• Written problem:
Reproduce verbatim the portion of the 114th Division text that runs from "The 114th Division" up to and including "China Area Army.".

• Text excerpt:
━━━━━━━━━━━━━━━━━━━━

- Active: 1937 - 1945
- Country: Empire of Japan
- Branch: Imperial Japanese Army
- Type: Infantry
- Garrison/HQ: Utsunomiya
- Nickname: Commander Division
- Engagements: Battle of Shanghai Battle of Nanking Battle of Xuzhou Battle of Northern and Eastern Henan Chinese Civil War

Commanders
- Notable commanders: Saburou Miura

= 114th Division (Imperial Japanese Army) =

The 114th Division (第114師団, Dai-hyakujūyon Shidan) was an infantry division of the Imperial Japanese Army. Its call sign was Commander Division (将兵団, Shou Heidan). It was formed on 12 October 1937 in Utsunomiya, Tochigi as a B-class square division. The nucleus for the formation was the 14th Division headquarters. It was originally subordinated to the Central China Area Army.

━━━━━━━━━━━━━━━━━━━━

• Data extract:
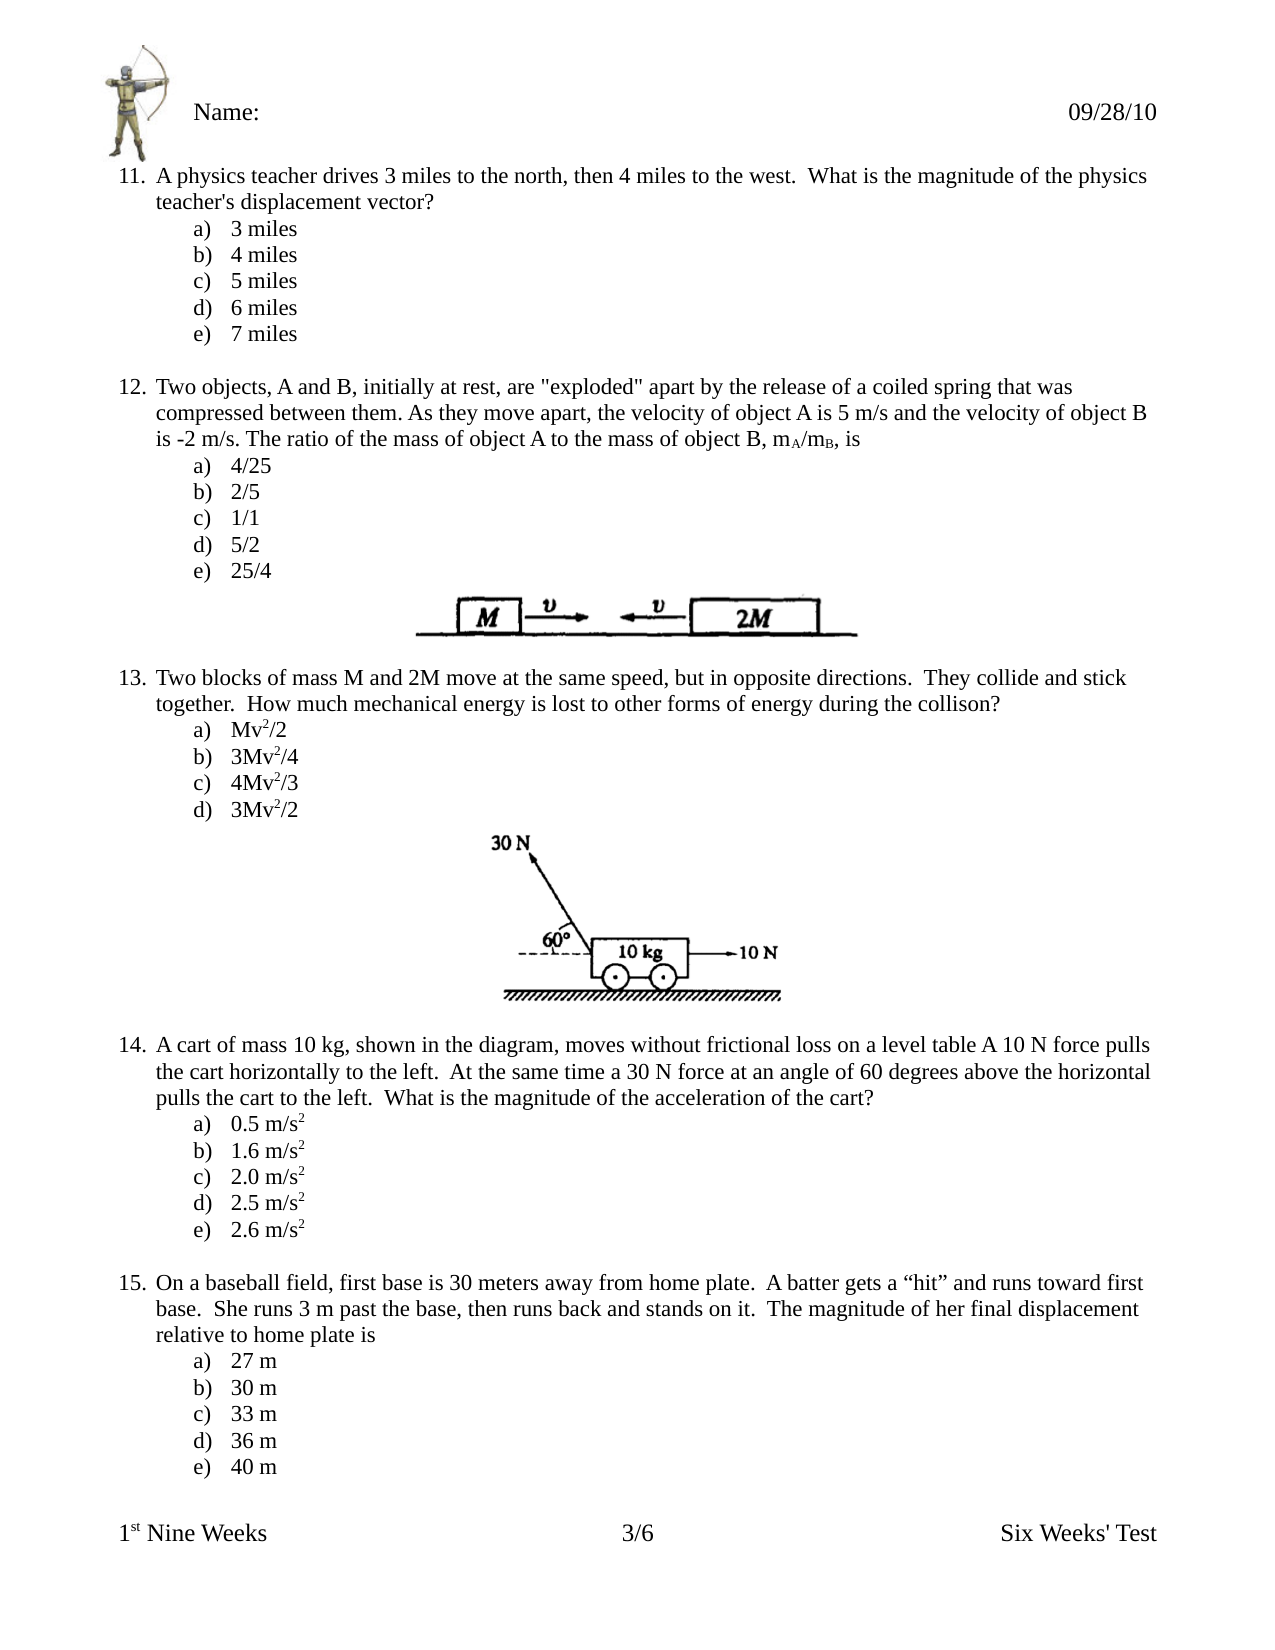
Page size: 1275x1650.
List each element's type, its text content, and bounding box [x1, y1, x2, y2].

━━━━━━━━━━━━━━━━━━━━

• Solution for this task:
The 114th Division (第114師団, Dai-hyakujūyon Shidan) was an infantry division of the Imperial Japanese Army. Its call sign was Commander Division (将兵団, Shou Heidan). It was formed on 12 October 1937 in Utsunomiya, Tochigi as a B-class square division. The nucleus for the formation was the 14th Division headquarters. It was originally subordinated to the Central China Area Army.